> _Task to carry out_
Repeat all the lines below exactly, but omit the pictures.

Supplied data START

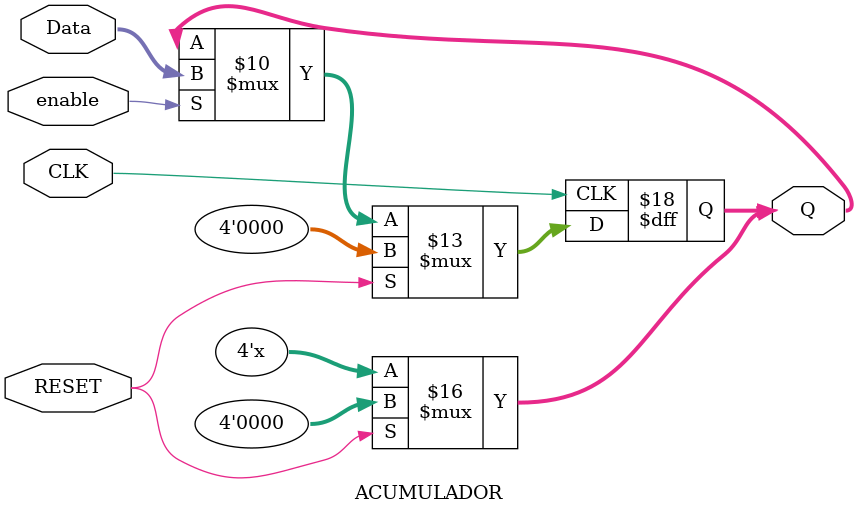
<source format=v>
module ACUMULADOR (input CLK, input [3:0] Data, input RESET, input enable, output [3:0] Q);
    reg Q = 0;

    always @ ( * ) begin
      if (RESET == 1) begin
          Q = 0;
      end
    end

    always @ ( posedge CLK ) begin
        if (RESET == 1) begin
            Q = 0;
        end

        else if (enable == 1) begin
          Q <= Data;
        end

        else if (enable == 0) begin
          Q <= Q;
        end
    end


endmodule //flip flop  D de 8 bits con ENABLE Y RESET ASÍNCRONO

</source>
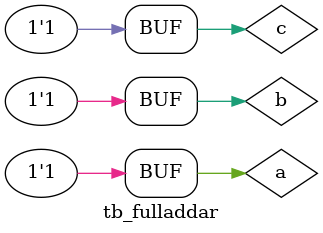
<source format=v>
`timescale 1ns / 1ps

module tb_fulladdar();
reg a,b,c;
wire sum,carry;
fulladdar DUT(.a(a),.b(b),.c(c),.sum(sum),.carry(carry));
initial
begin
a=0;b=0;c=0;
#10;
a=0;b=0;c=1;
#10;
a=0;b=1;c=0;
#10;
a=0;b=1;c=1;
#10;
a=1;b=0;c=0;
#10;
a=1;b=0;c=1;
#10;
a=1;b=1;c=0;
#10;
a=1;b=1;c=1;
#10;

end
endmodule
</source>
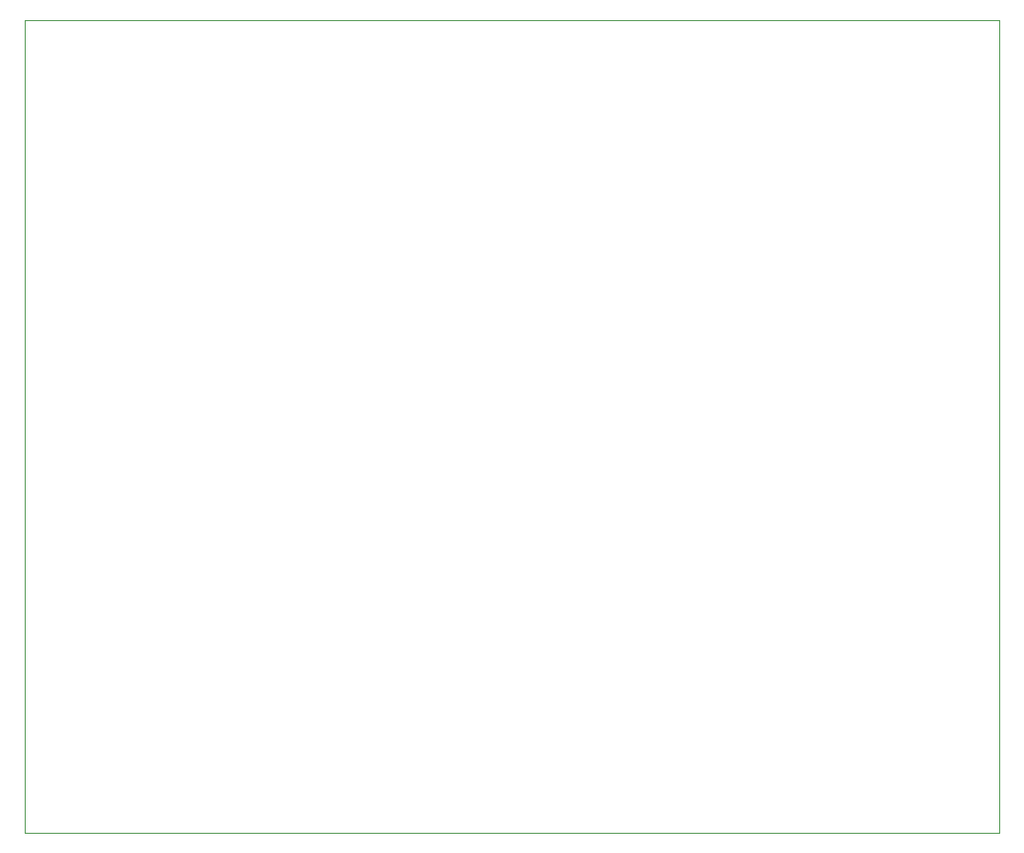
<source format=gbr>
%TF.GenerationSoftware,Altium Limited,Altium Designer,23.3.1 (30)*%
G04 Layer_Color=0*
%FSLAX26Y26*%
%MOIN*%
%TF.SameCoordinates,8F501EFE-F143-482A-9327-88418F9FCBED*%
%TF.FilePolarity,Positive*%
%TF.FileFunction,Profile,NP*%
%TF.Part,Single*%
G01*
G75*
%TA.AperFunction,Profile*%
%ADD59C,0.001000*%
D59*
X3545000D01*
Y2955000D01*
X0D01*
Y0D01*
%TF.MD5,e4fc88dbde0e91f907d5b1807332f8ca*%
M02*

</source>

Supplied data END

> _Response to this task_
<source format=v>
module ACUMULADOR (input CLK, input [3:0] Data, input RESET, input enable, output [3:0] Q);
    reg Q = 0;

    always @ ( * ) begin
      if (RESET == 1) begin
          Q = 0;
      end
    end

    always @ ( posedge CLK ) begin
        if (RESET == 1) begin
            Q = 0;
        end

        else if (enable == 1) begin
          Q <= Data;
        end

        else if (enable == 0) begin
          Q <= Q;
        end
    end


endmodule //flip flop  D de 8 bits con ENABLE Y RESET ASÍNCRONO

</source>
<source format=v>
`timescale 1ns / 1ps

module tb_fulladdar();
reg a,b,c;
wire sum,carry;
fulladdar DUT(.a(a),.b(b),.c(c),.sum(sum),.carry(carry));
initial
begin
a=0;b=0;c=0;
#10;
a=0;b=0;c=1;
#10;
a=0;b=1;c=0;
#10;
a=0;b=1;c=1;
#10;
a=1;b=0;c=0;
#10;
a=1;b=0;c=1;
#10;
a=1;b=1;c=0;
#10;
a=1;b=1;c=1;
#10;

end
endmodule
</source>
<source format=gbr>
%TF.GenerationSoftware,Altium Limited,Altium Designer,23.3.1 (30)*%
G04 Layer_Color=0*
%FSLAX26Y26*%
%MOIN*%
%TF.SameCoordinates,8F501EFE-F143-482A-9327-88418F9FCBED*%
%TF.FilePolarity,Positive*%
%TF.FileFunction,Profile,NP*%
%TF.Part,Single*%
G01*
G75*
%TA.AperFunction,Profile*%
%ADD59C,0.001000*%
D59*
X3545000D01*
Y2955000D01*
X0D01*
Y0D01*
%TF.MD5,e4fc88dbde0e91f907d5b1807332f8ca*%
M02*

</source>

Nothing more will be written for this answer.